GIVEN ENTRIES below:

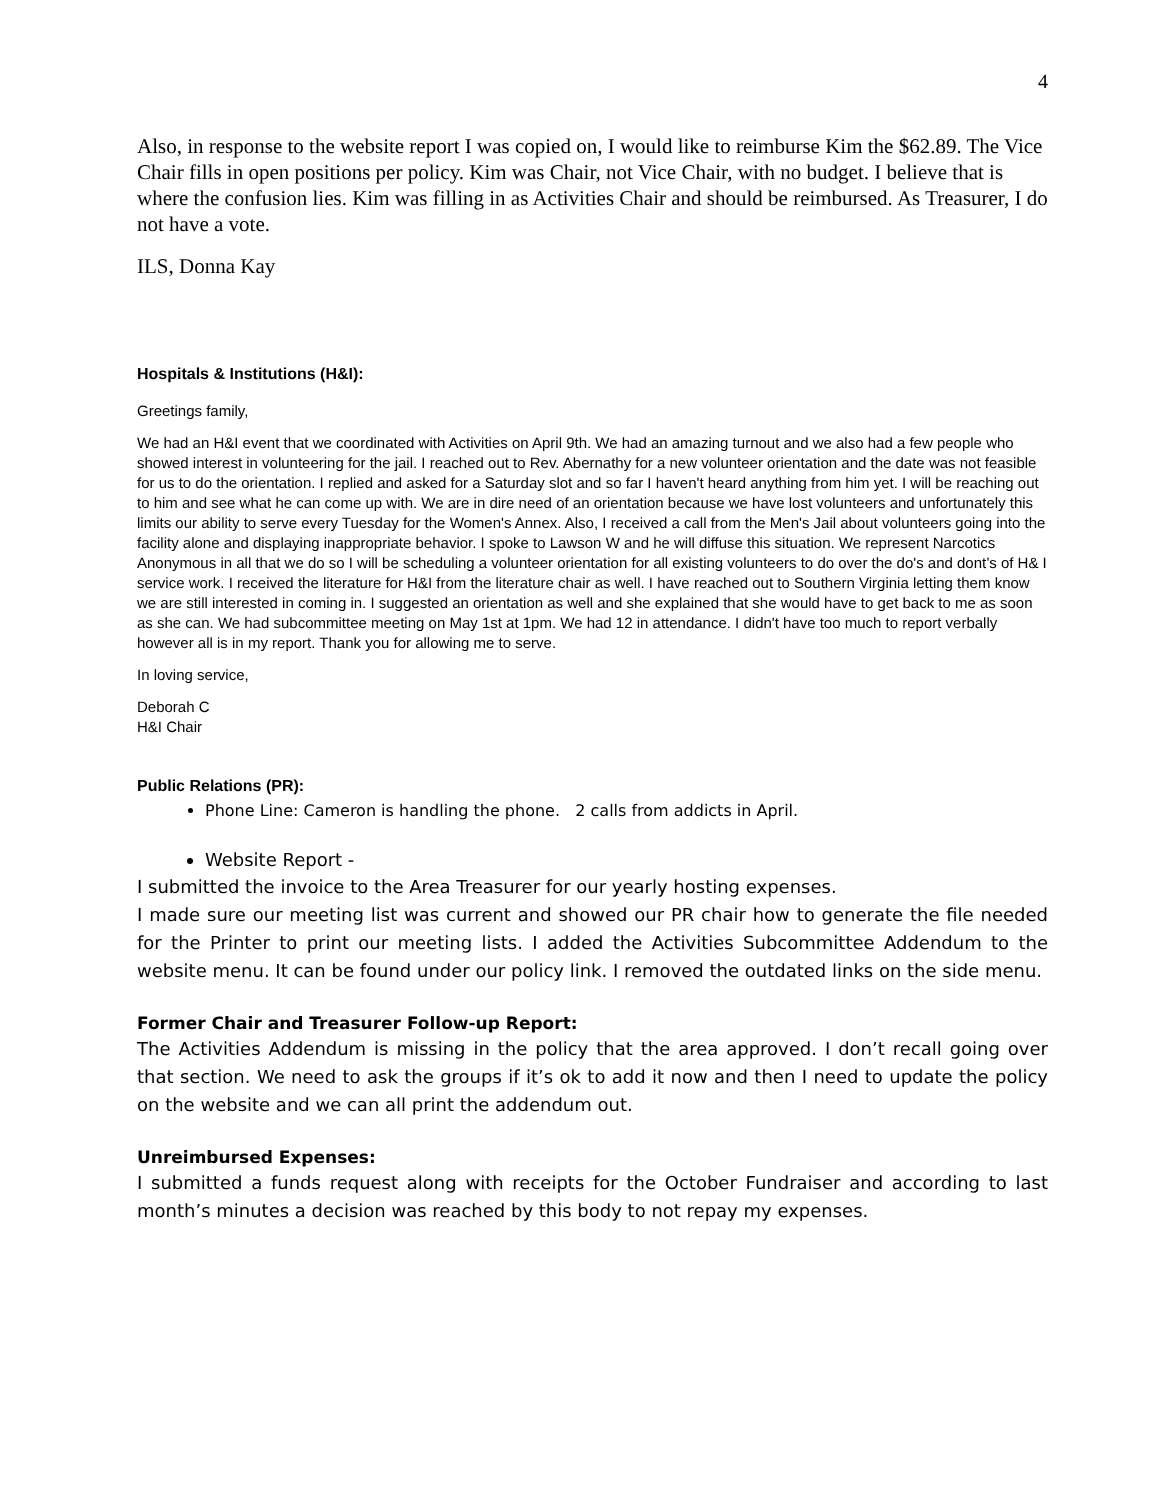4
Also, in response to the website report I was copied on, I would like to reimburse Kim the $62.89. The Vice Chair fills in open positions per policy. Kim was Chair, not Vice Chair, with no budget. I believe that is where the confusion lies. Kim was filling in as Activities Chair and should be reimbursed. As Treasurer, I do not have a vote.
ILS, Donna Kay
Hospitals & Institutions (H&I):
Greetings family,
We had an H&I event that we coordinated with Activities on April 9th. We had an amazing turnout and we also had a few people who showed interest in volunteering for the jail. I reached out to Rev. Abernathy for a new volunteer orientation and the date was not feasible for us to do the orientation. I replied and asked for a Saturday slot and so far I haven't heard anything from him yet. I will be reaching out to him and see what he can come up with. We are in dire need of an orientation because we have lost volunteers and unfortunately this limits our ability to serve every Tuesday for the Women's Annex. Also, I received a call from the Men's Jail about volunteers going into the facility alone and displaying inappropriate behavior. I spoke to Lawson W and he will diffuse this situation. We represent Narcotics Anonymous in all that we do so I will be scheduling a volunteer orientation for all existing volunteers to do over the do's and dont’s of H& I service work. I received the literature for H&I from the literature chair as well. I have reached out to Southern Virginia letting them know we are still interested in coming in. I suggested an orientation as well and she explained that she would have to get back to me as soon as she can. We had subcommittee meeting on May 1st at 1pm. We had 12 in attendance. I didn't have too much to report verbally however all is in my report. Thank you for allowing me to serve.
In loving service,
Deborah C
H&I Chair
Public Relations (PR):
Phone Line: Cameron is handling the phone. 2 calls from addicts in April.
Website Report -
I submitted the invoice to the Area Treasurer for our yearly hosting expenses.
I made sure our meeting list was current and showed our PR chair how to generate the file needed for the Printer to print our meeting lists. I added the Activities Subcommittee Addendum to the website menu. It can be found under our policy link. I removed the outdated links on the side menu.
Former Chair and Treasurer Follow-up Report:
The Activities Addendum is missing in the policy that the area approved. I don’t recall going over that section. We need to ask the groups if it’s ok to add it now and then I need to update the policy on the website and we can all print the addendum out.
Unreimbursed Expenses:
I submitted a funds request along with receipts for the October Fundraiser and according to last month’s minutes a decision was reached by this body to not repay my expenses.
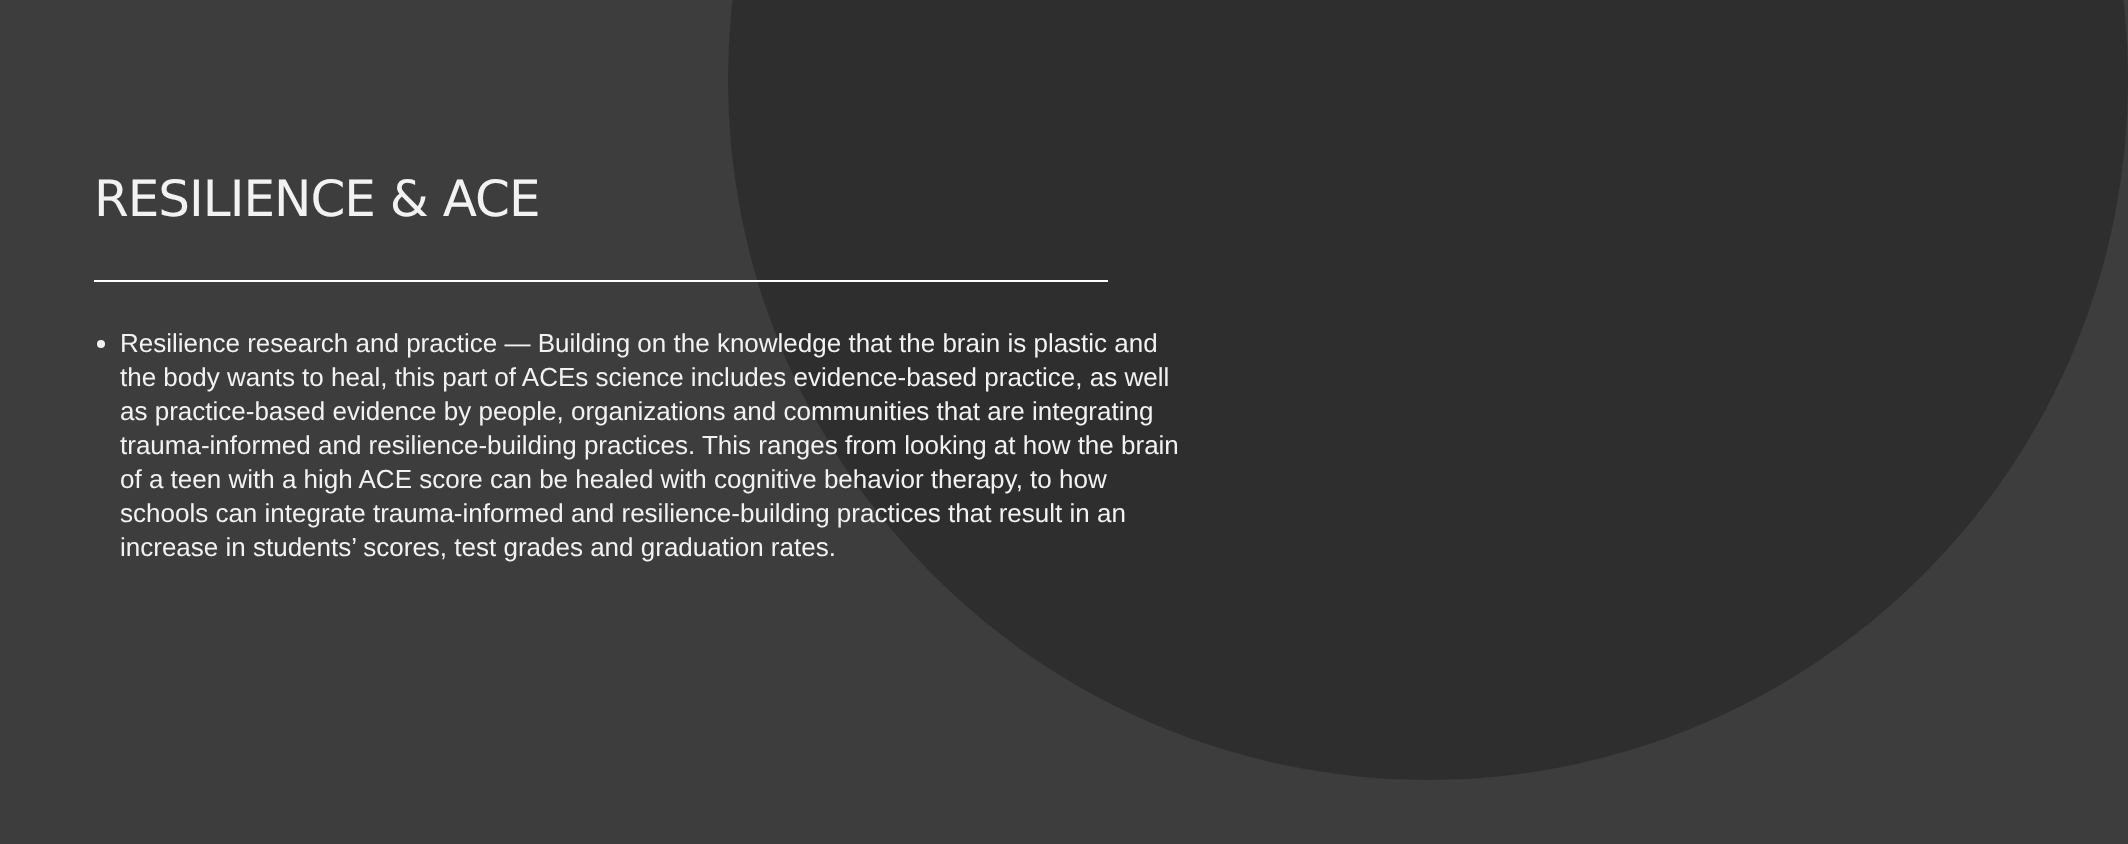RESILIENCE & ACE
Resilience research and practice — Building on the knowledge that the brain is plastic and the body wants to heal, this part of ACEs science includes evidence-based practice, as well as practice-based evidence by people, organizations and communities that are integrating trauma-informed and resilience-building practices. This ranges from looking at how the brain of a teen with a high ACE score can be healed with cognitive behavior therapy, to how schools can integrate trauma-informed and resilience-building practices that result in an increase in students’ scores, test grades and graduation rates.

End of GIVEN ENTRIES.

■ **DESCRIPTION OF THE TASK**
When a line in the records holds the string "policy", copy that line.

■ **ANSWER BELOW**
Also, in response to the website report I was copied on, I would like to reimburse Kim the $62.89. The Vice Chair fills in open positions per policy. Kim was Chair, not Vice Chair, with no budget. I believe that is where the confusion lies. Kim was filling in as Activities Chair and should be reimbursed. As Treasurer, I do not have a vote.
I made sure our meeting list was current and showed our PR chair how to generate the file needed for the Printer to print our meeting lists. I added the Activities Subcommittee Addendum to the website menu. It can be found under our policy link. I removed the outdated links on the side menu.
The Activities Addendum is missing in the policy that the area approved. I don’t recall going over that section. We need to ask the groups if it’s ok to add it now and then I need to update the policy on the website and we can all print the addendum out.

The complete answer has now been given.